**Listed entries**
================

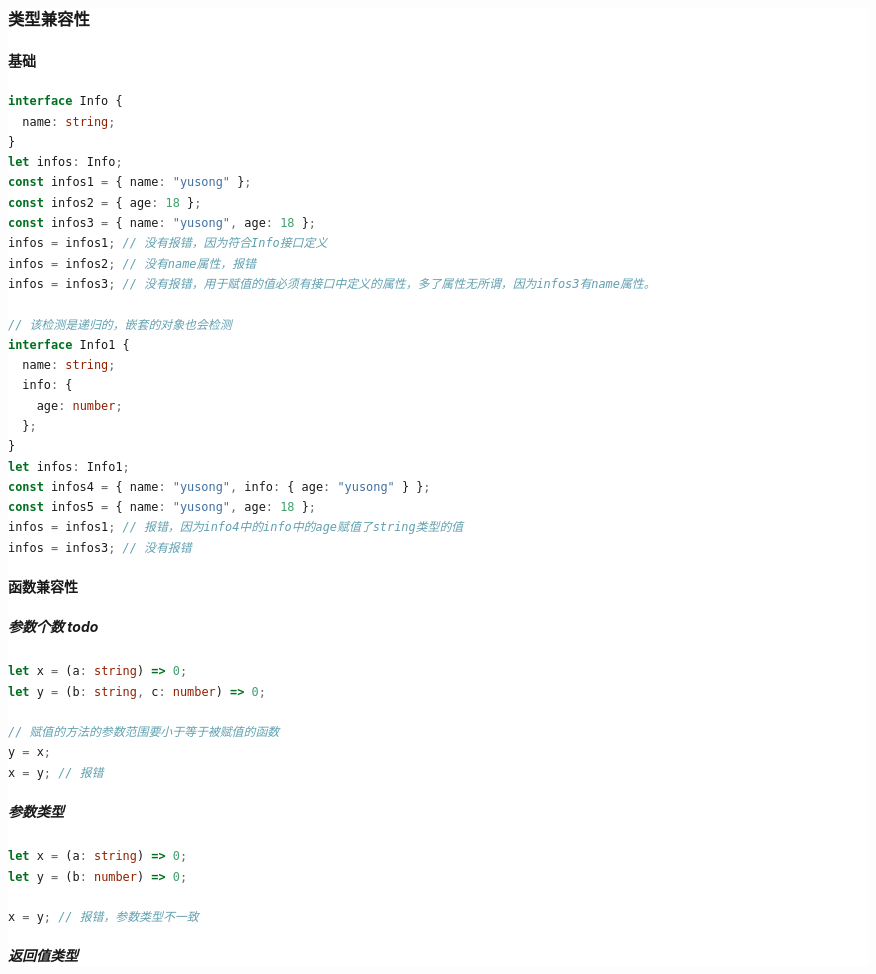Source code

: ### 类型兼容性

#### 基础

```typescript
interface Info {
  name: string;
}
let infos: Info;
const infos1 = { name: "yusong" };
const infos2 = { age: 18 };
const infos3 = { name: "yusong", age: 18 };
infos = infos1; // 没有报错，因为符合Info接口定义
infos = infos2; // 没有name属性，报错
infos = infos3; // 没有报错，用于赋值的值必须有接口中定义的属性，多了属性无所谓，因为infos3有name属性。

// 该检测是递归的，嵌套的对象也会检测
interface Info1 {
  name: string;
  info: {
    age: number;
  };
}
let infos: Info1;
const infos4 = { name: "yusong", info: { age: "yusong" } };
const infos5 = { name: "yusong", age: 18 };
infos = infos1; // 报错，因为info4中的info中的age赋值了string类型的值
infos = infos3; // 没有报错
```

#### 函数兼容性

##### 参数个数 todo

```typescript
let x = (a: string) => 0;
let y = (b: string, c: number) => 0;

// 赋值的方法的参数范围要小于等于被赋值的函数
y = x;
x = y; // 报错
```

##### 参数类型

```typescript
let x = (a: string) => 0;
let y = (b: number) => 0;

x = y; // 报错，参数类型不一致
```

##### 返回值类型
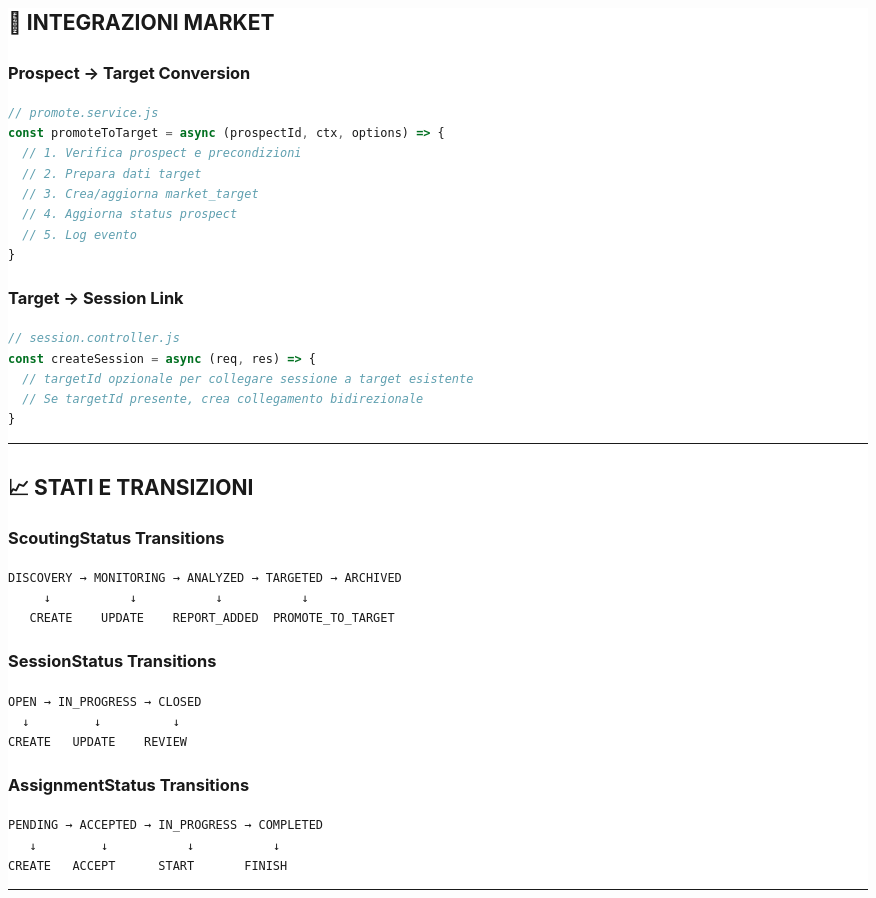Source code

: 
## 🔗 INTEGRAZIONI MARKET

### Prospect → Target Conversion
```javascript
// promote.service.js
const promoteToTarget = async (prospectId, ctx, options) => {
  // 1. Verifica prospect e precondizioni
  // 2. Prepara dati target
  // 3. Crea/aggiorna market_target
  // 4. Aggiorna status prospect
  // 5. Log evento
}
```

### Target → Session Link
```javascript
// session.controller.js
const createSession = async (req, res) => {
  // targetId opzionale per collegare sessione a target esistente
  // Se targetId presente, crea collegamento bidirezionale
}
```

---

## 📈 STATI E TRANSIZIONI

### ScoutingStatus Transitions
```
DISCOVERY → MONITORING → ANALYZED → TARGETED → ARCHIVED
     ↓           ↓           ↓           ↓
   CREATE    UPDATE    REPORT_ADDED  PROMOTE_TO_TARGET
```

### SessionStatus Transitions
```
OPEN → IN_PROGRESS → CLOSED
  ↓         ↓          ↓
CREATE   UPDATE    REVIEW
```

### AssignmentStatus Transitions
```
PENDING → ACCEPTED → IN_PROGRESS → COMPLETED
   ↓         ↓           ↓           ↓
CREATE   ACCEPT      START       FINISH
```

---
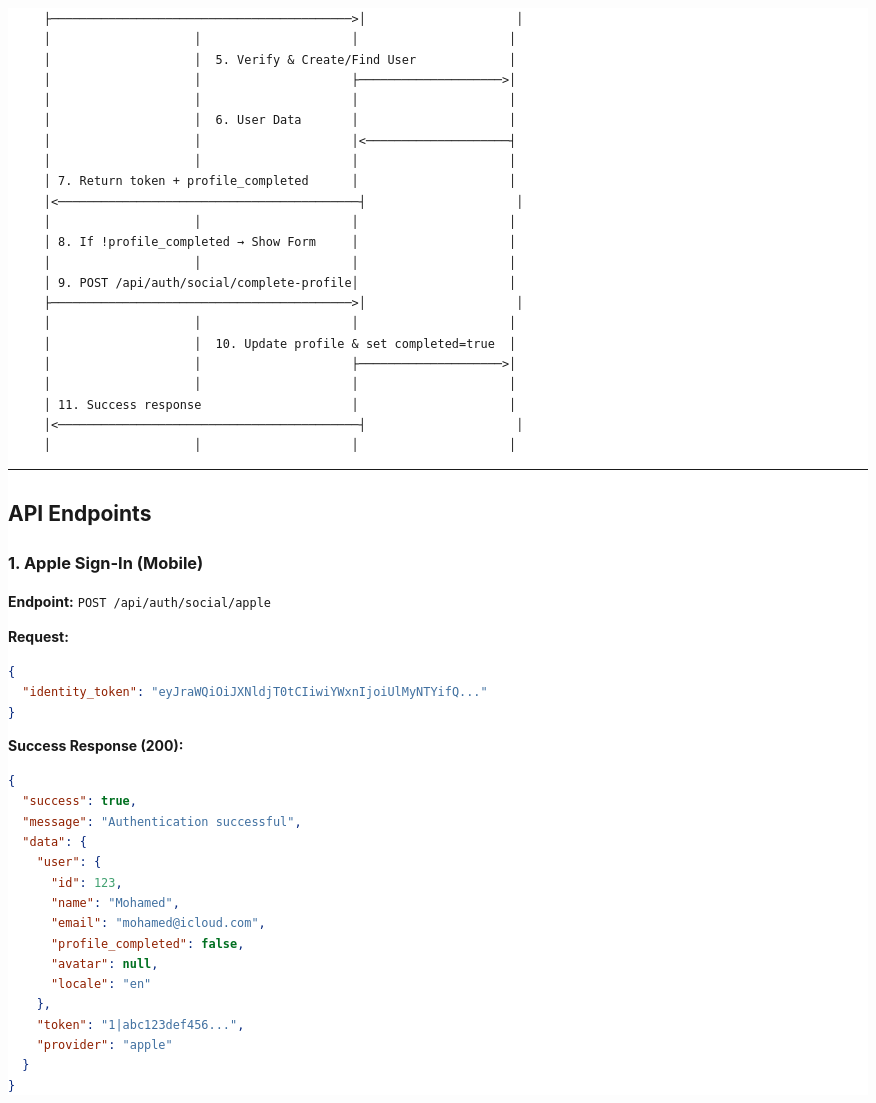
 ```
     ├──────────────────────────────────────────>│                     │
     │                    │                     │                     │
     │                    │  5. Verify & Create/Find User             │
     │                    │                     ├────────────────────>│
     │                    │                     │                     │
     │                    │  6. User Data       │                     │
     │                    │                     │<────────────────────┤
     │                    │                     │                     │
     │ 7. Return token + profile_completed      │                     │
     │<──────────────────────────────────────────┤                     │
     │                    │                     │                     │
     │ 8. If !profile_completed → Show Form     │                     │
     │                    │                     │                     │
     │ 9. POST /api/auth/social/complete-profile│                     │
     ├──────────────────────────────────────────>│                     │
     │                    │                     │                     │
     │                    │  10. Update profile & set completed=true  │
     │                    │                     ├────────────────────>│
     │                    │                     │                     │
     │ 11. Success response                     │                     │
     │<──────────────────────────────────────────┤                     │
     │                    │                     │                     │
```

---

## API Endpoints

### 1. Apple Sign-In (Mobile)

**Endpoint:** `POST /api/auth/social/apple`

**Request:**
```json
{
  "identity_token": "eyJraWQiOiJXNldjT0tCIiwiYWxnIjoiUlMyNTYifQ..."
}
```

**Success Response (200):**
```json
{
  "success": true,
  "message": "Authentication successful",
  "data": {
    "user": {
      "id": 123,
      "name": "Mohamed",
      "email": "mohamed@icloud.com",
      "profile_completed": false,
      "avatar": null,
      "locale": "en"
    },
    "token": "1|abc123def456...",
    "provider": "apple"
  }
}
```
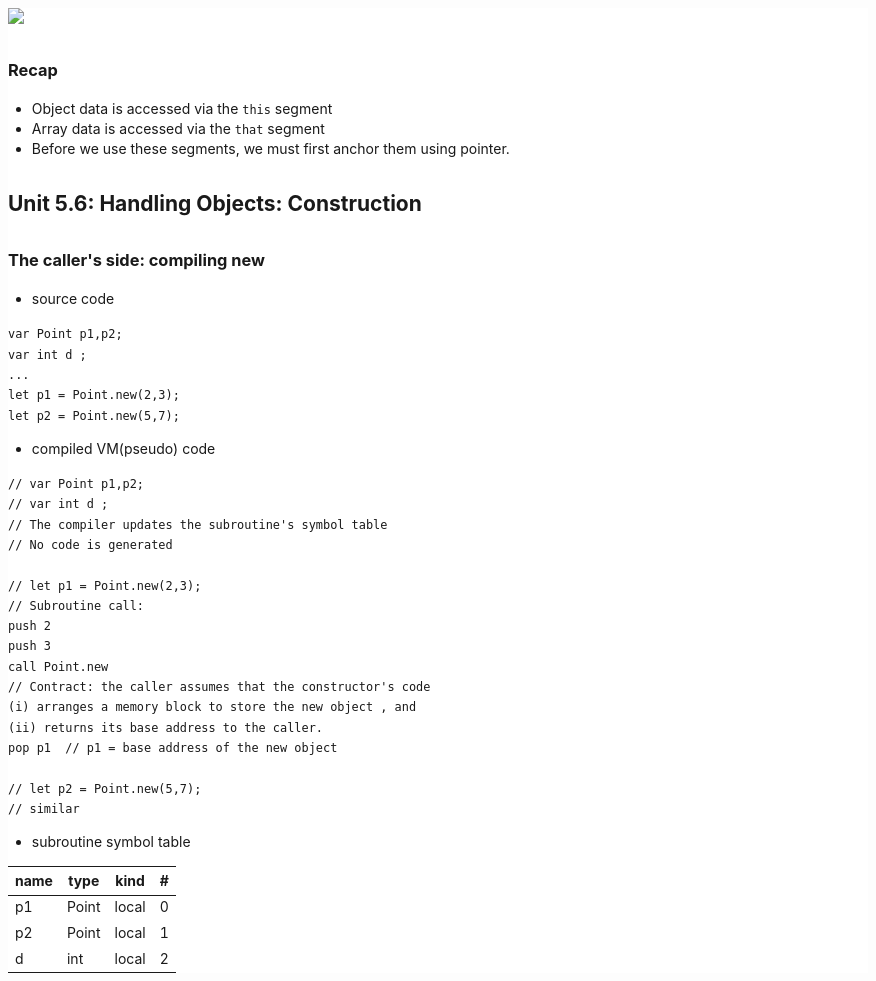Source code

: ![](../imgs/n2t_5_access_RAM_data.png)

<h2 id="8912c5512db9003e5c8ce07b7ff36a88"></h2>


### Recap

- Object data is accessed via the `this` segment
- Array data is accessed via the `that` segment
- Before we use these segments, we must first anchor them using pointer.

<h2 id="c8ea3a0c16bab7da5fd3f9529c1dd329"></h2>


## Unit 5.6: Handling Objects: Construction

<h2 id="d9e1e92208a6e2a9767df08e9a6b5f34"></h2>


### The caller's side: compiling new

- source code

```
var Point p1,p2;
var int d ;
...
let p1 = Point.new(2,3);
let p2 = Point.new(5,7);
```

- compiled VM(pseudo) code

```
// var Point p1,p2;
// var int d ;
// The compiler updates the subroutine's symbol table 
// No code is generated

// let p1 = Point.new(2,3);
// Subroutine call:
push 2
push 3
call Point.new
// Contract: the caller assumes that the constructor's code
(i) arranges a memory block to store the new object , and 
(ii) returns its base address to the caller.
pop p1  // p1 = base address of the new object 

// let p2 = Point.new(5,7);
// similar
```

- subroutine symbol table

name | type | kind | #
--- | --- | --- | ---
p1 | Point | local | 0 
p2 | Point | local | 1
d  | int   | local | 2
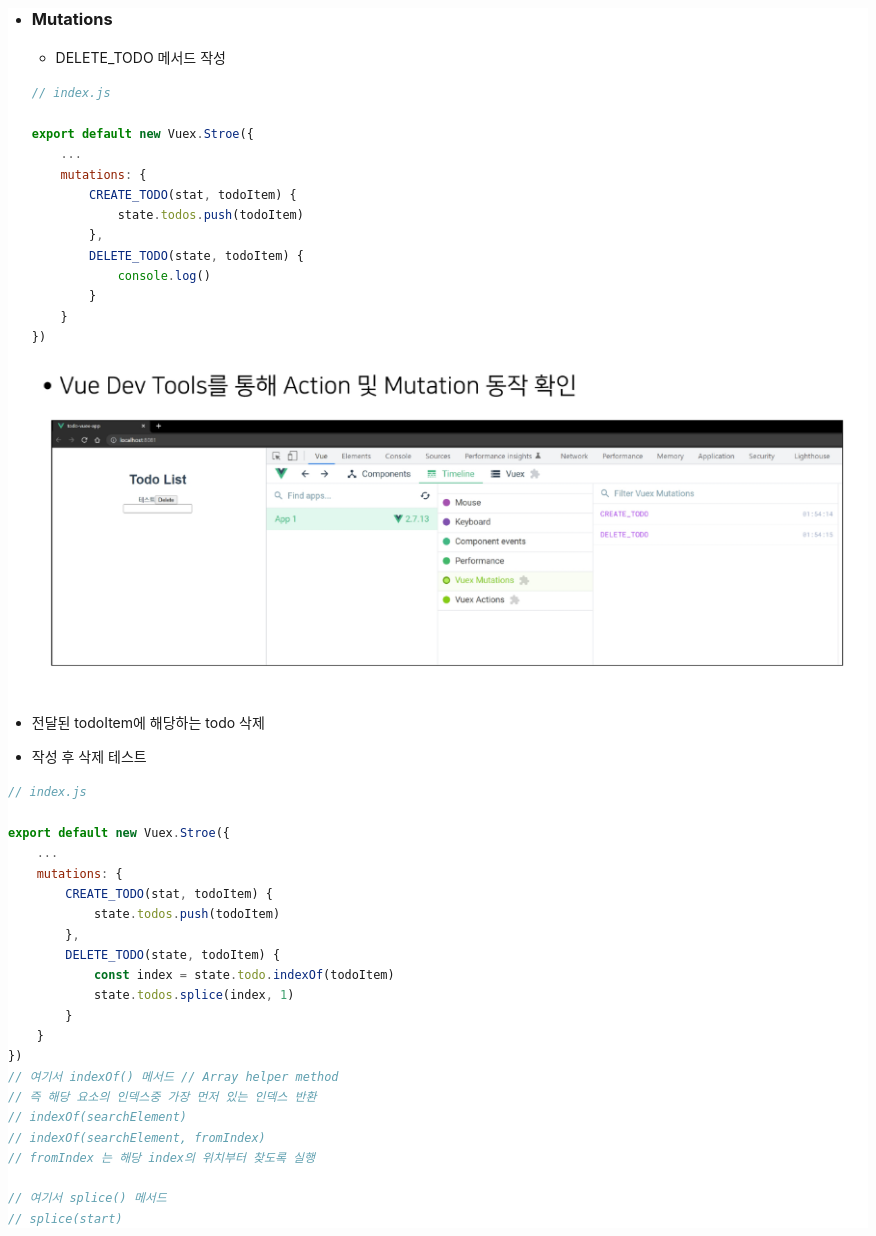   

* ### Mutations

  * DELETE_TODO 메서드 작성

  ```js
  // index.js
  
  export default new Vuex.Stroe({
      ...
      mutations: {
          CREATE_TODO(stat, todoItem) {
              state.todos.push(todoItem)
          },
          DELETE_TODO(state, todoItem) {
              console.log()
          }
      }
  })
  ```

  ![image-20221107152446354](221107Vue.assets/image-20221107152446354.png)

* 전달된 todoItem에 해당하는 todo 삭제
* 작성 후 삭제 테스트

```js
// index.js

export default new Vuex.Stroe({
    ...
    mutations: {
        CREATE_TODO(stat, todoItem) {
            state.todos.push(todoItem)
        },
        DELETE_TODO(state, todoItem) {
            const index = state.todo.indexOf(todoItem)
            state.todos.splice(index, 1)
        }
    }
})
// 여기서 indexOf() 메서드 // Array helper method 
// 즉 해당 요소의 인덱스중 가장 먼저 있는 인덱스 반환
// indexOf(searchElement)
// indexOf(searchElement, fromIndex)
// fromIndex 는 해당 index의 위치부터 찾도록 실행

// 여기서 splice() 메서드 
// splice(start)
```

================

With the pictures left out, copy exactly the lines from the one containing "- compiled VM(pseudo) code" through the final line of the records above, both included.

**Solution to the exercise**
- compiled VM(pseudo) code

```
// var Point p1,p2;
// var int d ;
// The compiler updates the subroutine's symbol table 
// No code is generated

// let p1 = Point.new(2,3);
// Subroutine call:
push 2
push 3
call Point.new
// Contract: the caller assumes that the constructor's code
(i) arranges a memory block to store the new object , and 
(ii) returns its base address to the caller.
pop p1  // p1 = base address of the new object 

// let p2 = Point.new(5,7);
// similar
```

- subroutine symbol table

name | type | kind | #
--- | --- | --- | ---
p1 | Point | local | 0 
p2 | Point | local | 1
d  | int   | local | 2

* ### Mutations

  * DELETE_TODO 메서드 작성

  ```js
  // index.js
  
  export default new Vuex.Stroe({
      ...
      mutations: {
          CREATE_TODO(stat, todoItem) {
              state.todos.push(todoItem)
          },
          DELETE_TODO(state, todoItem) {
              console.log()
          }
      }
  })
  ```

  ![image-20221107152446354](221107Vue.assets/image-20221107152446354.png)

* 전달된 todoItem에 해당하는 todo 삭제
* 작성 후 삭제 테스트

```js
// index.js

export default new Vuex.Stroe({
    ...
    mutations: {
        CREATE_TODO(stat, todoItem) {
            state.todos.push(todoItem)
        },
        DELETE_TODO(state, todoItem) {
            const index = state.todo.indexOf(todoItem)
            state.todos.splice(index, 1)
        }
    }
})
// 여기서 indexOf() 메서드 // Array helper method 
// 즉 해당 요소의 인덱스중 가장 먼저 있는 인덱스 반환
// indexOf(searchElement)
// indexOf(searchElement, fromIndex)
// fromIndex 는 해당 index의 위치부터 찾도록 실행

// 여기서 splice() 메서드 
// splice(start)
```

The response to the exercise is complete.